Никогда не забуду один школьный урок труда, на котором мы изучали следующую тему: «Как из старой простыни сделать новую скатерть». Следовало, кажется, по краям приделать бахрому, а на месте дыр вышить цветочки. С такой же изящной фантазией перестраивается нынче Пушкинский театр, пополняя свой репертуар не только Р. Солнцевым, но и Н. Эрдманом. Для любого театра пьеса «Самоубийца» Эрдмана, конечно, сущий клад. Можно безо всяких творческих конвульсий декламировать репризы первого остроумца Москвы 20-х и иметь полный зал. Репризы пробиваются даже сквозь поразительно унылый, выморочно-эксцентричпый каркас, надетый на текст режиссером В. Хоркиным. Какую позицию занял театр по отношению к событиям пьесы Эрдмана? Какую цель он преследовал, напрочь лишая пьесу исторического быта? Нет цели и нет позиции, а есть уже знакомый по многим постановкам мрачно-символический стиль режиссуры Хоркина.
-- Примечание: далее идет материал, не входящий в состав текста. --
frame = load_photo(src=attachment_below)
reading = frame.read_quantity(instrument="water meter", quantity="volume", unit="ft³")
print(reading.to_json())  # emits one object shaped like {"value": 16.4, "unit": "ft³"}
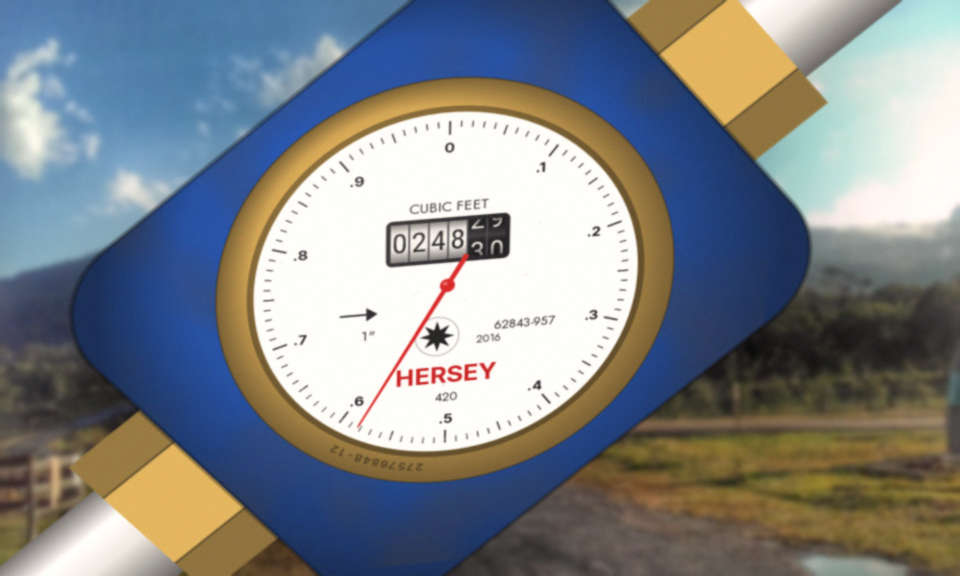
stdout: {"value": 24829.58, "unit": "ft³"}
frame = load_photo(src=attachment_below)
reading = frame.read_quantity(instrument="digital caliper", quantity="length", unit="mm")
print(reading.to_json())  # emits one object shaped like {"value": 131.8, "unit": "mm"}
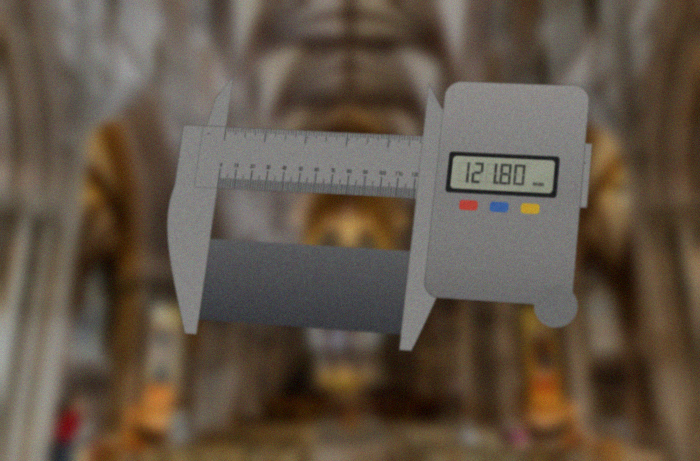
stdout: {"value": 121.80, "unit": "mm"}
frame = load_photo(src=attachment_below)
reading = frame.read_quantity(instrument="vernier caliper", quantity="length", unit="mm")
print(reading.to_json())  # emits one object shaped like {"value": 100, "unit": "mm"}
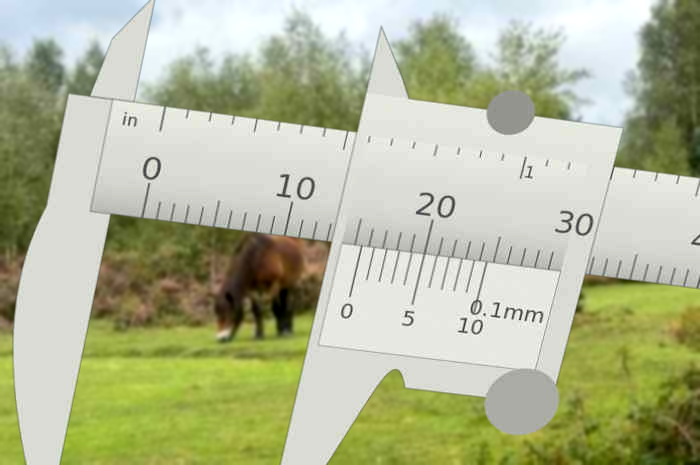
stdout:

Например, прощальный банкет в честь Подсекальникова сделан, наподобие сцены из «Жизни Человека» Л. Андреева (неподвижные люди сидят за столом, глухим голосом изрекая реплики); из всего пестрого, смешного, цветного, остро очерченного населения пьесы Эрдмана ни один не поднимается даже на уровень соленой карикатуры, что закономерно, поскольку спектакль отрешен и от истории и от реальной плоти пашей отечественной жизни. Но более всего изумляет ввод в спектакль двух статистов в черных кожаных пальто – они появляются, стреляют из пистолетов, молча дефилируют в глубине, «символизируя», очевидно, роль ГПУ и НКВД в нашей истории, Контакт между реальной трагедией и игрушечной театральной символикой удручает своей безответственностью.